Comment: Simply put, the sanctions aren't working. It's the US and EU traders and farmers who are suffering and they are in revolt at their arrogant leaders delusional decisions, which in turn have forced Russia to begin producing what they would have normally imported thus negating the need for future trade, wiping out a necessary portion of their profit margin: EU's economy can't bear anti-Russian sanctions, both agree to lifting 'trade barriers'

The report says also that the sanctions forced the oil and gas sector to become more efficient, resulting in an increase, not a decrease, in production after 2014. In general, says the report,
Russia is in good financial shape. ... Russia is the sixth-lowest indebted nation and has the sixth-largest financial reserves. ... As a result of the sanctions, Russia was forced to repay $250 bn of external debt between 2014 and 2016. That represented 12.5% of pre-devaluation GDP and 25% of post-devaluation GDP. Not many countries in the world could have done that and still avoid a catastrophic crisis. It shows the resilience in the macro-economic and social-political system.
What then of the future?

On this Macro Advisory is a little more cautious. It claims that a lot depends upon the effects of the latest sanctions legislation passed by the US Congress. With this legislation, Congress has effectively seized control of sanctions from the president. Given past experience (e.g. with Cuba, Iran, and the Jackson-Vanik amendment which imposed sanctions against the USSR), the likelihood is that the existing sanctions against Russia will remain for a very long time, regardless of what happens with US-Russia relations more broadly. The new legislation is disturbing, moreover, because it contains stipulations which could be used to dramatically increase sanctions against Russia in the future. This possibility creates a degree of uncertainty which deters foreign direct investment (FDI) in Russia. Currently FDI in Russia is rising again, but that could easily change. A much harsher sanctions regime is possible, and that, says the report, could have a negative effect on the Russian economy.

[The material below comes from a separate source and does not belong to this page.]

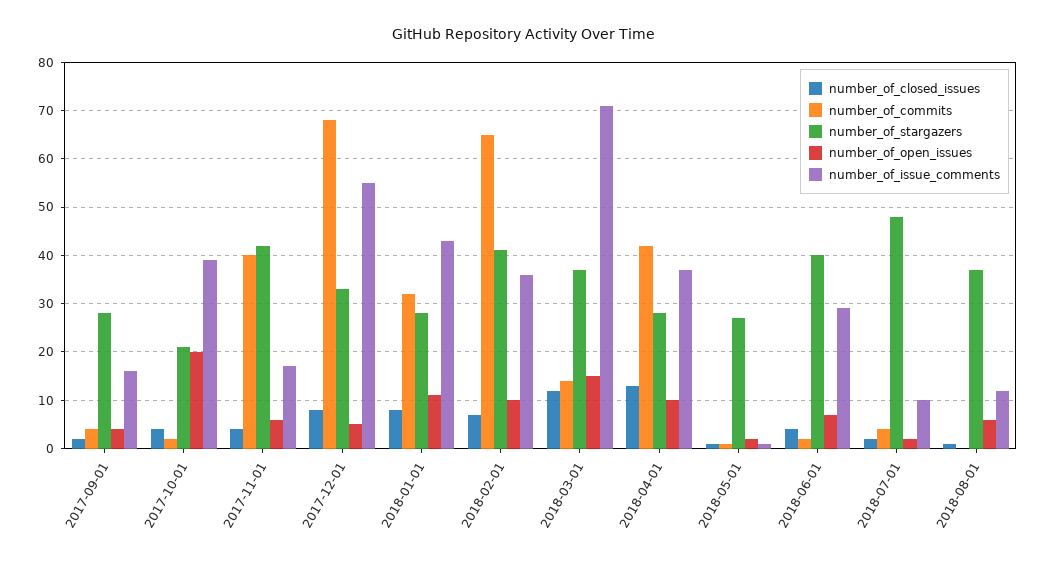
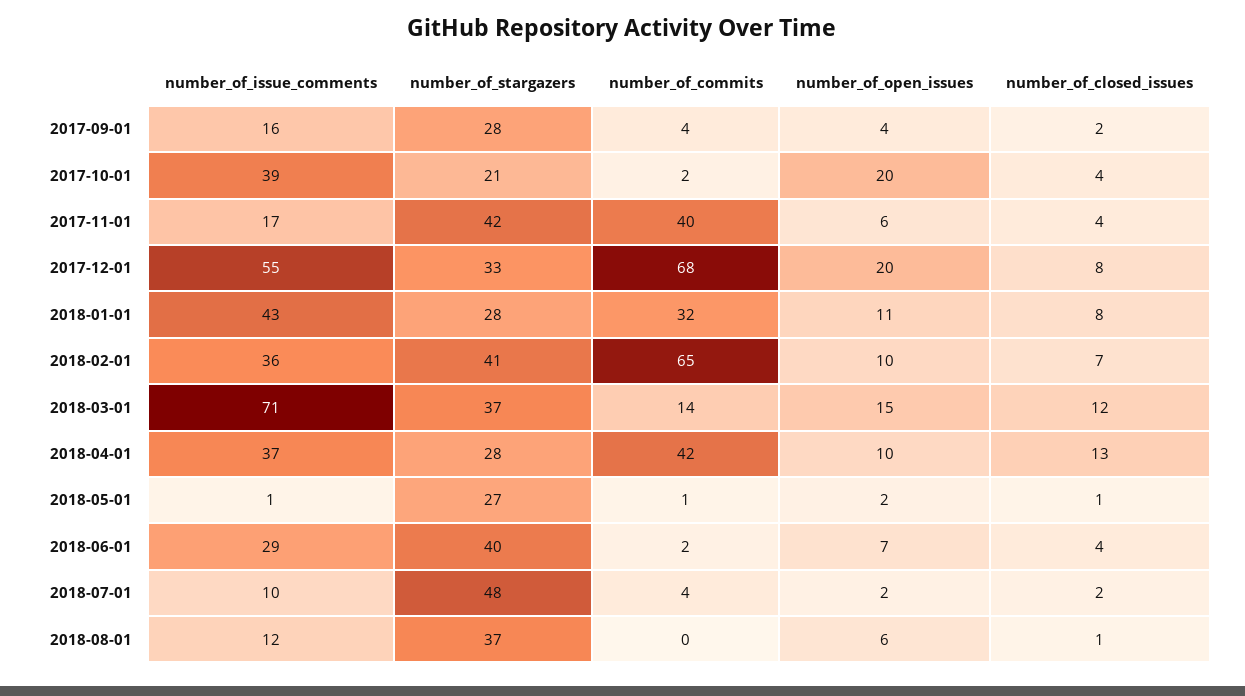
number_of_open_issues, 2017-12-01: 5 -> 20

The report lays out three possibilities. The first involves a relaxation of sanctions by European powers. The second sees sanctions remaining as they are. The third envisages much tighter US sanctions. The report assesses that in the first scenario, growth in Russian GDP will pick up to 3.0% by 2020, accelerating to 4.5% by the end of Putin's final term in office in 2024. In the second scenario, growth will gradually rise to 3.0% by 2022 and remain roughly constant at that level thereafter. In the third scenario, growth will drop to 0.8% by 2020 before increasing to 2.3% by 2024.

Comment: The report focuses on how sanctions will hurt Russia, but doesn't seem to take into account the pain they're inflicting on themselves.

Personally, I suspect that scenario two is the most likely - things will continue on much as they are. If the authors are correct, therefore, we should expect that, barring some external shock such as another global recession, during Putin's final term in office the Russian economy will experience steady if not extremely rapid growth, ending up with three years of 3.0% growth per annum. That's not enough to catch up with the West, but it's not bad either, and certainly sufficient to put a noticeable amount of extra money in Russians' pockets. If that's really true, then economically speaking Putin's last years will be a moderate success from an economic point of view.

Of course, these are all just projections and, as we know, economists often get their projections wrong. Nevertheless, none of this is good news for those who think that sanctions are an effective tool against 'Russian aggression' or who imagine that the collapse of the 'Putin regime' is just around the corner.